Work instructions:
(1) In the review of the film Dangal, which Vittorio De Sica film is given as an example of social realism cinema?
(2) Reproduce the passage of the Dangal review starting with "This style of" and going on through "hinterland in particular.".

Text:
---+---
Thursday , October 19 2017


FILM-O- TEXT AND CONTEXT: Cine-socio-psychologically speaking, since quite a while, Nitesh Tiwari’s film, namely, Dangal (wrestling contest) is straight from that famed stable called social realism cinema made famous by the likes of Vittorio De Sica (Bicycle Thief) and others, writes Sushil Kumar, a senior IAS officer, who is also a film analyst and a sports enthusiast.

This style of film making was driven with avowed aim of questioning and challenging current socio -cultural stereotypes, leading to change in mind-set and society. In India, Bimal Roy, V. Shantaram, Guru Dutt, Shyam Benegal and Guru Dutt have been its great exponents and experimenters. In keeping with that school of thought, Dangal is a stinging comment, albeit sweetened slightly, on gnawing gender gaps going on for generations in India in general and in rural hinterland in particular.
---+---
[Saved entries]
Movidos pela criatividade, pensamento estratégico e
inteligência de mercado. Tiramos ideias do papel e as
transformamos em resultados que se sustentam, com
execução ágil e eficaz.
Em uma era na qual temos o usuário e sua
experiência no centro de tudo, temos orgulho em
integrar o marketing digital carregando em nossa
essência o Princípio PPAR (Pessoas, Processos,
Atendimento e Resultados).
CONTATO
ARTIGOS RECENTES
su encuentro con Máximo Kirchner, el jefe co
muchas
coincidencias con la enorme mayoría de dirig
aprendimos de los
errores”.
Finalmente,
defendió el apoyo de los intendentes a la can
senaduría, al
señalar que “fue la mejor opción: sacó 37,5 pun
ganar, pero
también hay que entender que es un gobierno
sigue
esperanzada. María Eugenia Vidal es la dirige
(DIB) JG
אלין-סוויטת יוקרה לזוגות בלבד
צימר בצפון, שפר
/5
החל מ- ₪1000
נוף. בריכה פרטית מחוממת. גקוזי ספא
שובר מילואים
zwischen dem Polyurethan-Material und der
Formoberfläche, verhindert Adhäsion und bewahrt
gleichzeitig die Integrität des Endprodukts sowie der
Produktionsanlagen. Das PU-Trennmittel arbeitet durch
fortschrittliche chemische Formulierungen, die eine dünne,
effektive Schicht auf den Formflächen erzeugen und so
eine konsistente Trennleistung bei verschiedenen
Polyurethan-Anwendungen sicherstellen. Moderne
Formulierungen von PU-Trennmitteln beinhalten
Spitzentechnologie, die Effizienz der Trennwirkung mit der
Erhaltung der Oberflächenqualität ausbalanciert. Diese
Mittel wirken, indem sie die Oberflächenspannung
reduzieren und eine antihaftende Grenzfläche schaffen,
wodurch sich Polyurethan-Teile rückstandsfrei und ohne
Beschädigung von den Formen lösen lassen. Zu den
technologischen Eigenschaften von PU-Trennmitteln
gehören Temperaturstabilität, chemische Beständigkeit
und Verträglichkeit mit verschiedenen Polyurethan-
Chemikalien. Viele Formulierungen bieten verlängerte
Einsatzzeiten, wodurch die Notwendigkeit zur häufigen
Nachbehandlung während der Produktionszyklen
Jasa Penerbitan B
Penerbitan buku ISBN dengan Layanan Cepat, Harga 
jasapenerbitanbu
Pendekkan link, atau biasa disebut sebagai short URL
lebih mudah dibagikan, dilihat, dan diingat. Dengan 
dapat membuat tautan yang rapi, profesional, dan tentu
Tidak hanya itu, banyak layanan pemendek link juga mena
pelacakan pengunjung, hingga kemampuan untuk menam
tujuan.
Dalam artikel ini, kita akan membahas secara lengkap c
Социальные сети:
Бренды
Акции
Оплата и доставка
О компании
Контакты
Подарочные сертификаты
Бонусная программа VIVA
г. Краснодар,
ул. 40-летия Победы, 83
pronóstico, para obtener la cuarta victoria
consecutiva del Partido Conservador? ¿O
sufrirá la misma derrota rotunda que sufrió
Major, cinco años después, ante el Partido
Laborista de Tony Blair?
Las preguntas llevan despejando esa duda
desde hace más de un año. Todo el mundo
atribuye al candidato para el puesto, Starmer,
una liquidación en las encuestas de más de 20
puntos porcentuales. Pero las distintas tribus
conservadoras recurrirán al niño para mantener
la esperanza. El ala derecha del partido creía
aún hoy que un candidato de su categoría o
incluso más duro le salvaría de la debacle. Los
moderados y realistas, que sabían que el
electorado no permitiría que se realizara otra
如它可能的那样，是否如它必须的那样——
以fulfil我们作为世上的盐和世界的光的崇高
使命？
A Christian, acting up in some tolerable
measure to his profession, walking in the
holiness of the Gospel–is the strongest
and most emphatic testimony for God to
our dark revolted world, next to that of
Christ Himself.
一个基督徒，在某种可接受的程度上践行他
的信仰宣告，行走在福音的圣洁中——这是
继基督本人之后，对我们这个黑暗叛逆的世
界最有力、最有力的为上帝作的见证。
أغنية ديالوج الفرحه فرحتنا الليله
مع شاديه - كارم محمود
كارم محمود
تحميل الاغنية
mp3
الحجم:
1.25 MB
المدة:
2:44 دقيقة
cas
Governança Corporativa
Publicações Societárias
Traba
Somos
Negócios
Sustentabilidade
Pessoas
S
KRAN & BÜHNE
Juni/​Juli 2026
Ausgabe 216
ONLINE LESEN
---+---
Expected responses:
(1) Bicycle Thief

(2)
This style of film making was driven with avowed aim of questioning and challenging current socio -cultural stereotypes, leading to change in mind-set and society. In India, Bimal Roy, V. Shantaram, Guru Dutt, Shyam Benegal and Guru Dutt have been its great exponents and experimenters. In keeping with that school of thought, Dangal is a stinging comment, albeit sweetened slightly, on gnawing gender gaps going on for generations in India in general and in rural hinterland in particular.